Given that the Chancellor of the Exchequer, Gordon Brown, is reducing the amount we can invest tax-free in an individual savings account (ISA) from April 2006, this is particularly good news. At the moment, ISA investors can put £7,000 into a maxi equity ISA; from 2006, this will be reduced to £5,000. The £3,000 you can currently invest in a mini cash ISA will fall to £1,000.
Perhaps NS&I's move is long overdue (the £10,000 limit was introduced in November 1991) but it should still be applauded. And it doesn't affect your ISA allowance, either. So if you invest in an ISA in any one tax year, you can also open up an index-linked or fixed-interest savings certificate too.

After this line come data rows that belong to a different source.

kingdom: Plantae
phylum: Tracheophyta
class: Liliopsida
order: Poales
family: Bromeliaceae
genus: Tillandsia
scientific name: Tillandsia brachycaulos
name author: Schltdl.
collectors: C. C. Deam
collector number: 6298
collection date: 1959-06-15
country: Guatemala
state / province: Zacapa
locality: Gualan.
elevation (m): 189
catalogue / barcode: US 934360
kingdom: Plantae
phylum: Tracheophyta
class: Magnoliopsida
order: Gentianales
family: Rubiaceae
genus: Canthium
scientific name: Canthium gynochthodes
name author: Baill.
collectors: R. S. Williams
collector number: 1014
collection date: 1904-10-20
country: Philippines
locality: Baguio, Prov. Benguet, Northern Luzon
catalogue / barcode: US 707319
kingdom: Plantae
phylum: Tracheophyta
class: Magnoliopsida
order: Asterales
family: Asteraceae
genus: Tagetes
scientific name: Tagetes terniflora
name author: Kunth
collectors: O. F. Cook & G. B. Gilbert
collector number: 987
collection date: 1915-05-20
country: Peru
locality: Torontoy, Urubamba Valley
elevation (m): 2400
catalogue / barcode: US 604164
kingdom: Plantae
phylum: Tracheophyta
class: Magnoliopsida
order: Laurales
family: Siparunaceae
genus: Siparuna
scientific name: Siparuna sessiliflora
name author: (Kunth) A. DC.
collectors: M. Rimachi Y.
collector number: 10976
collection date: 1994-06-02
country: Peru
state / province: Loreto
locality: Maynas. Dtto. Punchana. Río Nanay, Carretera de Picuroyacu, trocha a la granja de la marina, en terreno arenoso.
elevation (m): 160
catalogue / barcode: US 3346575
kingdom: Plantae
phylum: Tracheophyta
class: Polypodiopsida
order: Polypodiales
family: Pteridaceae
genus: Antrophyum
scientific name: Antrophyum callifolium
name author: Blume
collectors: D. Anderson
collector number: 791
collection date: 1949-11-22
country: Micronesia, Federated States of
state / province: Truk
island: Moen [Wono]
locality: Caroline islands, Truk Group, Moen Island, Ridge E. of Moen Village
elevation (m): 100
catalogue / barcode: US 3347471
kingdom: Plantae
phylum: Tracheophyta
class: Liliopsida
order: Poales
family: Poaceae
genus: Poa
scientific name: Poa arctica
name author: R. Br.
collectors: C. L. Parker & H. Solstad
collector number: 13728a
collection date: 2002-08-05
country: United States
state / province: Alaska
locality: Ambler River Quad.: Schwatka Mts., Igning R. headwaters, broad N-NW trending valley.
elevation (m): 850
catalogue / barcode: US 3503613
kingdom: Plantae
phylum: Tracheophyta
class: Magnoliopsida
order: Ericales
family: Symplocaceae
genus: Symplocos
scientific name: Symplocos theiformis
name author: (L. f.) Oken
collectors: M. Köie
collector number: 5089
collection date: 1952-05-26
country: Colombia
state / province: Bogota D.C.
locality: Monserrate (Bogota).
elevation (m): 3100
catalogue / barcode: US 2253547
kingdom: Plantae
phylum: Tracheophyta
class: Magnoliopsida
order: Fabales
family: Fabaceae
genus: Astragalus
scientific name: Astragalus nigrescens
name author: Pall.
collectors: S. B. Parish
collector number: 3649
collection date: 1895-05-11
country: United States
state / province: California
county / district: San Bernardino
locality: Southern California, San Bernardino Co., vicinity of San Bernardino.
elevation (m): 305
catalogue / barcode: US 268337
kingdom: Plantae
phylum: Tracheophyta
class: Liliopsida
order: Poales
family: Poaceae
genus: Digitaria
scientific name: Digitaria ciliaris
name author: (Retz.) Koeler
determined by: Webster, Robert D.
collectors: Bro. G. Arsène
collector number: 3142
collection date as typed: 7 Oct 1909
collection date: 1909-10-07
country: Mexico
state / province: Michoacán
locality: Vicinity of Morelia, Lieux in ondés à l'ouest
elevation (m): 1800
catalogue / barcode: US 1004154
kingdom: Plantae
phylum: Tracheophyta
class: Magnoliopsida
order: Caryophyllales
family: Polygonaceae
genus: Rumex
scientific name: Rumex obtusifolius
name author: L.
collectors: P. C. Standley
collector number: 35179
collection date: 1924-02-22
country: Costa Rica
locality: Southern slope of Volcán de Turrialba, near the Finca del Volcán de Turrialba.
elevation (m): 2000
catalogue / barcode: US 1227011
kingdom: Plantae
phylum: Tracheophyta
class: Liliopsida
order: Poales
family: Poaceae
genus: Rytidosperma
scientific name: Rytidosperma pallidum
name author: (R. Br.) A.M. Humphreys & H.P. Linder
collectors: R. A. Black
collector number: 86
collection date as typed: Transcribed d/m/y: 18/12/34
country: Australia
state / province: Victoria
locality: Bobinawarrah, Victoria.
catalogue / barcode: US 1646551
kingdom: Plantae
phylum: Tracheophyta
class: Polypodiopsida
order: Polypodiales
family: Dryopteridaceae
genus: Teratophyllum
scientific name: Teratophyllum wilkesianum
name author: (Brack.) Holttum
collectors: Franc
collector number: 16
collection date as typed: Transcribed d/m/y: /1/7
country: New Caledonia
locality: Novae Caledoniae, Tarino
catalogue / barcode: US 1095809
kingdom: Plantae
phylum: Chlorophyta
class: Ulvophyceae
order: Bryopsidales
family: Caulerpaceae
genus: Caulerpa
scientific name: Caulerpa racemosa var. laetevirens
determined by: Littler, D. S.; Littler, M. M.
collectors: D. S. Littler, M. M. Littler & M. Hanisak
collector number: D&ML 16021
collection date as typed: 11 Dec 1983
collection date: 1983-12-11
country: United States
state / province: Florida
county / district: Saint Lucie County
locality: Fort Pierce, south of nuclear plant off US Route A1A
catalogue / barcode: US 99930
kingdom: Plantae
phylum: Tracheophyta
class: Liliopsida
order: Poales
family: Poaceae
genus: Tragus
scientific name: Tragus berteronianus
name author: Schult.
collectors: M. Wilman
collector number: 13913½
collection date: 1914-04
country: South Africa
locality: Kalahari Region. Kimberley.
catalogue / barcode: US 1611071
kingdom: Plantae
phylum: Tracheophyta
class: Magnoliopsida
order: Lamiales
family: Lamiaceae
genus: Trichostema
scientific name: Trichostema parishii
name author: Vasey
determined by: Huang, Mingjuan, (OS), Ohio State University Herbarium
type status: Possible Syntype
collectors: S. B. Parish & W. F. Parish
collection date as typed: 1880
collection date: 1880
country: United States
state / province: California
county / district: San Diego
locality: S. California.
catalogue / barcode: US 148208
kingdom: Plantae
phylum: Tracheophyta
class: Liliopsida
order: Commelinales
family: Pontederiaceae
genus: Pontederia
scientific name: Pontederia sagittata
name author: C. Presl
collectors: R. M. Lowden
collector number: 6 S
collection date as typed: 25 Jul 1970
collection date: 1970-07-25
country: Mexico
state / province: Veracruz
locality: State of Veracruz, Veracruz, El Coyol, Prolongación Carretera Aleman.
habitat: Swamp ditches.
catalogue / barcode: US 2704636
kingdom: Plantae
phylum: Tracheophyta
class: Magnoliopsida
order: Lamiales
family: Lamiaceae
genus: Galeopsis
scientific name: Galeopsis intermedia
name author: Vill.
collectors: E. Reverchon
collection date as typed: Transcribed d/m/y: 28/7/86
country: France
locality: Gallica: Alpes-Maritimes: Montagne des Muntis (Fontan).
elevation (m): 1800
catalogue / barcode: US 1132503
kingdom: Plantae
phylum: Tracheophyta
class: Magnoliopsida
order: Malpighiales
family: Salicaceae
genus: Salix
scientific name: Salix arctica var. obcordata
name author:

Of course, you aren't going to be able to retire on the proceeds: NS&I's Index-linked Savings Certificates move in line with the rate of inflation, paying guaranteed interest over three or five years. Fixed- Interest Savings Certificates offer a set return over two or five years.
This means a higher-rate taxpayer can earn 5.75 per cent per annum on the three-year Index-linked Savings Certificate, or 6.08 per cent per annum over five years (assuming in both cases that the retail price index rises by 2.6 per cent each year and tax rates don't change).
On its Fixed-Interest Certificates, rates are 3.05 per cent per annum over two years, or 3.25 per cent over five, which give an equivalent gross rate for a higher-rate taxpayer of 5.08 per cent and 5.42 per cent respectively.
Admittedly, there are better rates out there. Capital One Bank is offering a two-year fixed-rate bond at 5.2 per cent or five years at 5.6 per cent, but, of course, you will have to pay tax on the interest. Many other providers are also raising the rates on their fixed bonds: last week, Universal Building Society, Birmingham Midshires, Bradford & Bingley and Northern Rock all did this.
However, you know where you stand with NS&I. This explains why two million people already have Savings Certificates. Customers might not get the best rates but what you see is what you get.
For a start, there are no bonus rates included, so the rate of interest isn't going to fall dramatically after six months. The problem with a lot of new savings products is that they include these bonus rates to get them to the top of the "best buy" tables and attract business. But once the bonuses are removed, the rate looks distinctly less impressive.
Further, there are often complicated restrictions on withdrawals. Birmingham Midshires, for example, is offering a Telephone Extra account, which has a variable rate that is currently at 4.8 per cent. But this includes a 0.8 per cent bonus for nine months, and customers are allowed only three withdrawals within the first 12 months. It's hardly easy access, which is how it is marketed.
Perhaps it's not surprising, then, that so many people stick with NS&I. Not only are your savings protected from inflation and tax, but your money is secure because it is backed by the government. And if you can invest more cash tax-free and get higher rates at the same time, even better.